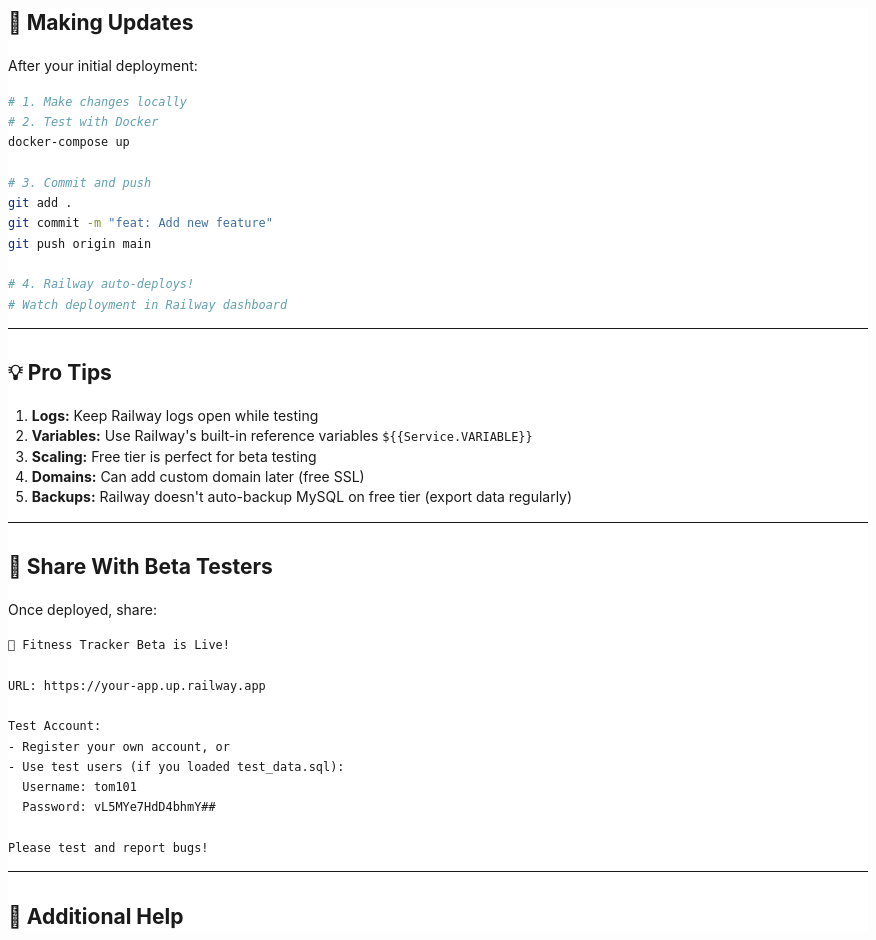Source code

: ## 🔄 Making Updates

After your initial deployment:

```bash
# 1. Make changes locally
# 2. Test with Docker
docker-compose up

# 3. Commit and push
git add .
git commit -m "feat: Add new feature"
git push origin main

# 4. Railway auto-deploys!
# Watch deployment in Railway dashboard
```

---

## 💡 Pro Tips

1. **Logs:** Keep Railway logs open while testing
2. **Variables:** Use Railway's built-in reference variables `${{Service.VARIABLE}}`
3. **Scaling:** Free tier is perfect for beta testing
4. **Domains:** Can add custom domain later (free SSL)
5. **Backups:** Railway doesn't auto-backup MySQL on free tier (export data regularly)

---

## 📧 Share With Beta Testers

Once deployed, share:

```
🎉 Fitness Tracker Beta is Live!

URL: https://your-app.up.railway.app

Test Account:
- Register your own account, or
- Use test users (if you loaded test_data.sql):
  Username: tom101
  Password: vL5MYe7HdD4bhmY##

Please test and report bugs!
```

---

## 📖 Additional Help
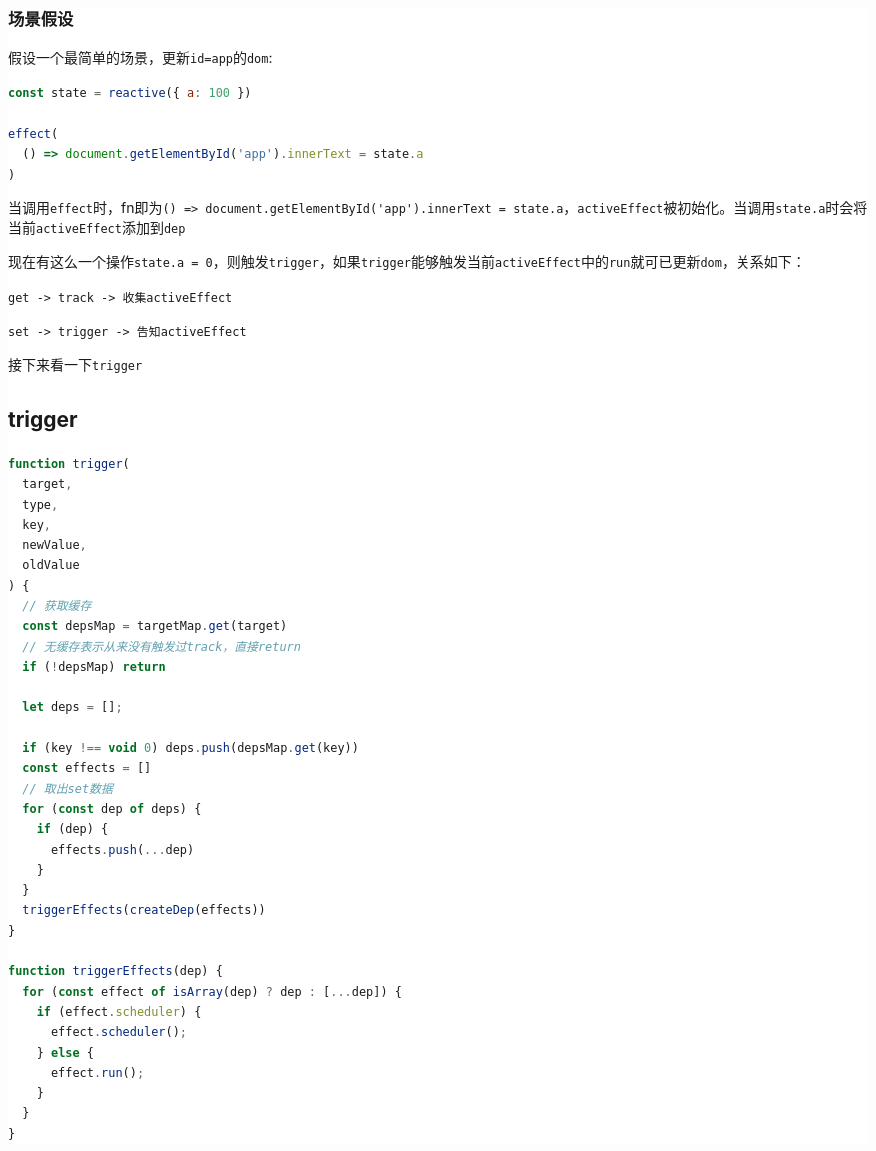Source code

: ### 场景假设

假设一个最简单的场景，更新```id=app```的```dom```:

```js
const state = reactive({ a: 100 })

effect(
  () => document.getElementById('app').innerText = state.a
)
```

当调用```effect```时，fn即为```() => document.getElementById('app').innerText = state.a```，```activeEffect```被初始化。当调用```state.a```时会将当前```activeEffect```添加到```dep```


现在有这么一个操作```state.a = 0```，则触发```trigger```，如果```trigger```能够触发当前```activeEffect```中的```run```就可已更新```dom```，关系如下：

```get -> track -> 收集activeEffect``` 

```set -> trigger -> 告知activeEffect``` 

接下来看一下```trigger```

## trigger

```js
function trigger(
  target,
  type,
  key,
  newValue,
  oldValue
) {
  // 获取缓存
  const depsMap = targetMap.get(target)
  // 无缓存表示从来没有触发过track，直接return
  if (!depsMap) return

  let deps = [];
  
  if (key !== void 0) deps.push(depsMap.get(key))
  const effects = []
  // 取出set数据
  for (const dep of deps) {
    if (dep) {
      effects.push(...dep)
    }
  }
  triggerEffects(createDep(effects))
}

function triggerEffects(dep) {
  for (const effect of isArray(dep) ? dep : [...dep]) {
    if (effect.scheduler) {
      effect.scheduler();
    } else {
      effect.run();
    }
  }
}
```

Directions for this task: In the lines above, find the word "function" and copy each line that contains it.

Solution to this exercise:
function trigger(
function triggerEffects(dep) {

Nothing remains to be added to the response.